Un día extraño
Me levanté como todos los días, pero más contenta que de
costumbre. Era el último día de clases y a la salida del cole me
iba con amigos a una cabaña del campamento de
música.
Viajamos
en la camioneta de Mía, la hija de Marcos, el dueño de la cabaña.
Durante el viaje, al principio, estábamos todos callados, menos el
sector de los ruidosos, o sea, los chicos. Luego comenzamos a charlar
y a cantar todos. Después, nos cansamos de cantar y decidimos contar
historias de suspenso.
De
repente, se quedó la camioneta. Descendimos y nos fijamos si había
algo que la frenaba, pero no. Decidimos explorar los alrededores.

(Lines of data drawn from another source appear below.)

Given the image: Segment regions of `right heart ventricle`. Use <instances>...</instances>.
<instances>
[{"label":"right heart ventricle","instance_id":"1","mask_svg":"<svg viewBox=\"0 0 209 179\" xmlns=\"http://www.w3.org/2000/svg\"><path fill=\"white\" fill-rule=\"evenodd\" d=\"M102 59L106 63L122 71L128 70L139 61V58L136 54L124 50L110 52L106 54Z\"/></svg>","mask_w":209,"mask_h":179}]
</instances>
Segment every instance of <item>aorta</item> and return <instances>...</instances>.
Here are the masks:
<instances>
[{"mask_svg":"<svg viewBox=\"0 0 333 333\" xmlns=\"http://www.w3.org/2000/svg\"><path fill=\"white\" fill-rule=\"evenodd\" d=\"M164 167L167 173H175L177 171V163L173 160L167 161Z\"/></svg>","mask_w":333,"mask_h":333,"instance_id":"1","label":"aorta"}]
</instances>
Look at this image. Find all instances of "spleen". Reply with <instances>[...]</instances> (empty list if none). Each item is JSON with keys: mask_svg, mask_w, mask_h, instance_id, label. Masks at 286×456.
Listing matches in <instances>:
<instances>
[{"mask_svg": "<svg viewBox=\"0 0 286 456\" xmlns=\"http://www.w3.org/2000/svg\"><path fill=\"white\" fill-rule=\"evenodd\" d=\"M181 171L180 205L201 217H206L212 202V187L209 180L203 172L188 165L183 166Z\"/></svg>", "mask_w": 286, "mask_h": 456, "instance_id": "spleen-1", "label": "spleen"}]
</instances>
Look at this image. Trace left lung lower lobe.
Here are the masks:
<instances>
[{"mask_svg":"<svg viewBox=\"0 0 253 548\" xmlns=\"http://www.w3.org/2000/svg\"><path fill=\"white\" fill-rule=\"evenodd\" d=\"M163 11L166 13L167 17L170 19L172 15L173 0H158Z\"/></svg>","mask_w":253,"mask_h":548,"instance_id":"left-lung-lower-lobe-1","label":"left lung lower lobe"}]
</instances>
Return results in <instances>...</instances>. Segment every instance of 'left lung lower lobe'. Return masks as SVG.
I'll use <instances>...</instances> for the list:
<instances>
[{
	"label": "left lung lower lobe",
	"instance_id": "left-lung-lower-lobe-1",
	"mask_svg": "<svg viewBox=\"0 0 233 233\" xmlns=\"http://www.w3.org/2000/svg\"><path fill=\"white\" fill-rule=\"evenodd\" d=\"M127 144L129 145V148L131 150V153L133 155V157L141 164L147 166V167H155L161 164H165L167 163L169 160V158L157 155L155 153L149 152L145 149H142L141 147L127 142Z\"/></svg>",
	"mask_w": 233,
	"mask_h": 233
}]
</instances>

Caminamos un rato por unos senderos extraños y oscuros que se iban
adentrando en un bosque espeso y lleno de ruidos escalofriantes. De
pronto, resbalamos y nos caímos en un pozo.
El
pozo estaba oscuro, con piedras alrededor y mucha tierra. Por suerte
nadie se lastimó. El novio de Mía tenía unas sogas que nos
sirvieron para poder salir de ese lugar. Le hicimos piecito a la más
alta de nosotras que logró atar la punta de la soga a un palo.
Después, fuimos subiendo la pared empinada uno por uno. El último
fue uno de los chicos ya que era el más fuerte.
Cuando
pudimos salir, todos estábamos nerviosos, hasta que nos
tranquilizamos un poco. Decidimos acampar en un claro del bosque y
nos dormimos. Al despertar, me pareció ver y escuchar pasos que iban
y venían. Me agarró miedo, pero tomé valor y salí de la carpa
para observar qué era sin despertar a los demás.
Cuando
salí, grité muy fuerte porque vi algo muy raro, enorme, peludo, con
dientes filosos, orejas chiquitas y, con ojos grandes y negros que me
miraban fijo. Esa rareza cada vez respiraba más fuerte; no me hizo
nada, pero me había asustado. Los chicos habían salido de sus
carpas casi corriendo, y agarraron palos para atacarlo. Al verle los
ojos tristes que tenía la “bestia”, los frené, justo antes que
lo golpearan. Caminé de a poco hacia ella y despacio, acerqué la
mano, la acaricié. Todos me miraron como si estuviera loca. Cuando
la dejé de acariciar y, me di vuelta, ella había desaparecido.
Nadie
se quería quedar ahí, por lo tanto, desarmamos las carpas
rápidamente. Fuimos hasta la camioneta y retomamos nuestro camino.
Estuvimos callados hasta que llegamos a la cabaña.
Nadie
habló nunca más de lo que habíamos visto. Aún teníamos dudas si
lo habíamos soñado o había sido real.